One of the magazines had a full-face cover picture of the Shia spiritual leader Fadlallah. There were two other magazines, one in French, the other in English. When one of the guards discovered that his friends had given us this particular magazine with Fadlallah’s face on it he became angry. It was clear that those who were holding us had some connection with the fundamentalist leader.
We had, while squirrelling away the bric-a-brac of our possible escape attempt, assiduously cultivated the guard who called himself ‘Joker’. When he first told us this we burst out laughing, much to his delight. Joker was the man behind the trembling hand who pointed the gun at us and told us to pray to God. If we could overcome his fear life would be much easier for us, and less difficult for him. And so we had over the weeks chatted with him, built up his confidence until he would come into the room, sit and talk and leave again feeling happy and confident.
We had planned, when Joker would next be on duty and had left the key in the door, that we would poke out the key and let it fall onto some pages of a magazine that we would slide under the door, and then drag the key back into the room. We talked while we were planning this and we would start panicking about what we would do once we got the door open. We resolved we would deal with that when it was necessary to do so.

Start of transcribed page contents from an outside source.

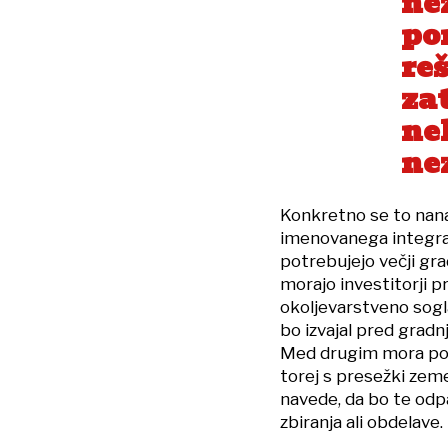
ne
po
reš
za
ne
ne
Konkretno se to nanaš
imenovanega integra
potrebujejo večji grad
morajo investitorji pr
okoljevarstveno sogl
bo izvajal pred gradnj
Med drugim mora poja
torej s presežki zem
navede, da bo te odp
zbiranja ali obdelave.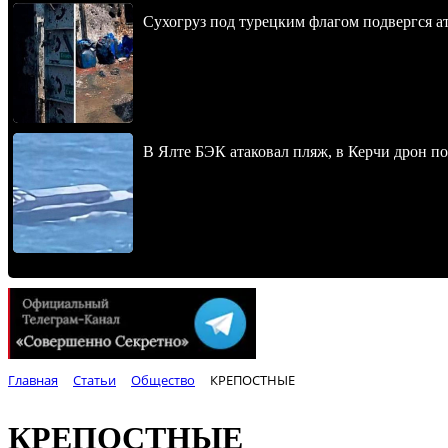
Сухогруз под турецким флагом подвергся 
В Ялте БЭК атаковал пляж, в Керчи дрон п
Главная
Статьи
Общество
КРЕПОСТНЫЕ
КРЕПОСТНЫЕ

What few clothes I still had, my father’s shirt, my trousers and new shoes, I had carefully washed and put away in that tin cabinet so I could at least leave without being too obviously half dressed. John’s observations through the air vent high in the wall had also told us that Joker arrived by bicycle. We laughed long into the night at the thought of us cycling through the most dangerous part of town in this most dangerous part of the world on Joker’s bicycle, one pedalling and the other sitting on the handlebars or on the saddle. The laughter deflected from us the real fear of what we were planning. How fast we could pedal, and to where, we never considered.